Dabei versucht er den schwarzen Peter ausgerechnet einem zuzuschieben, der im Innenressort in der Asylfrage offenkundig bessere Arbeit leistete: "Während Kickl durchs Land fährt und radikale Parolen schreit, arbeitet die Volkspartei daran, die Asylzahlen tatsächlich zu reduzieren", versucht der ÖVPler in einer Aussendung die gewöhnlich witterungsbedingten Rückgänge der Asylzahlen seinem Bundeskanzler Karl Nehammer und Innenminister Gerhard Karner als Verdienst anzuheften.

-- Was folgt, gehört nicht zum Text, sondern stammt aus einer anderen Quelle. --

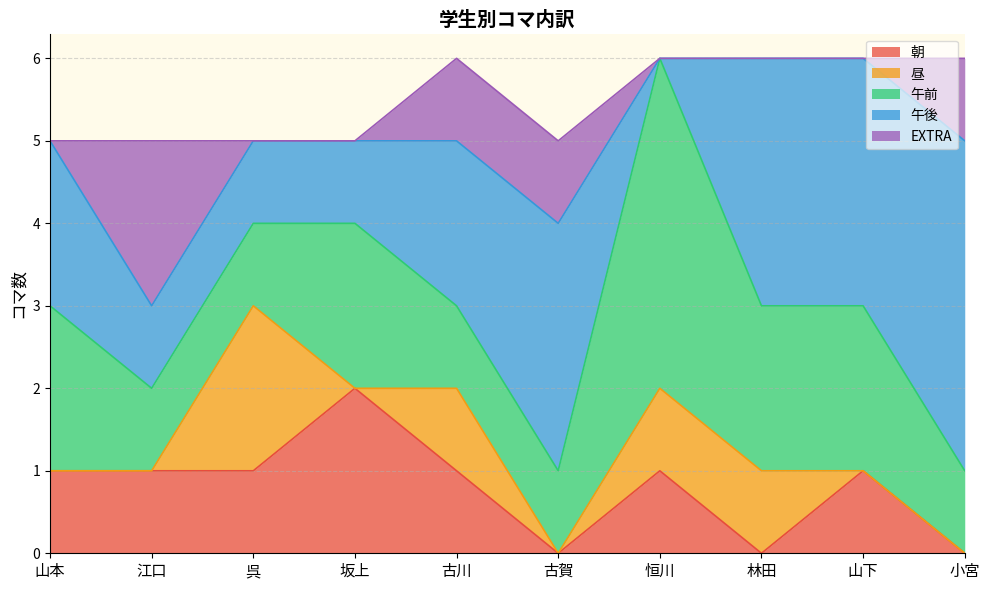

The 朝 series shows 2 at 坂上. True or false?

True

Denn diese hätten - so das schwarze Narrativ - nicht nur Druck auf die EU ausgeübt, sondern auch Kooperationen mit anderen Ländern gegen illegale Migration auf den Weg gebracht. Bleibt für die Österreicher zu hoffen, dass dieser Erfolg nicht dahinschmilzt wie der Schnee in der Frühlingssonne. Denn erfahrungsgemäß steigen mit den wärmeren Temperaturen auch wieder die Flüchtlingsboote und -karawanen, die sich auf den Weg machen.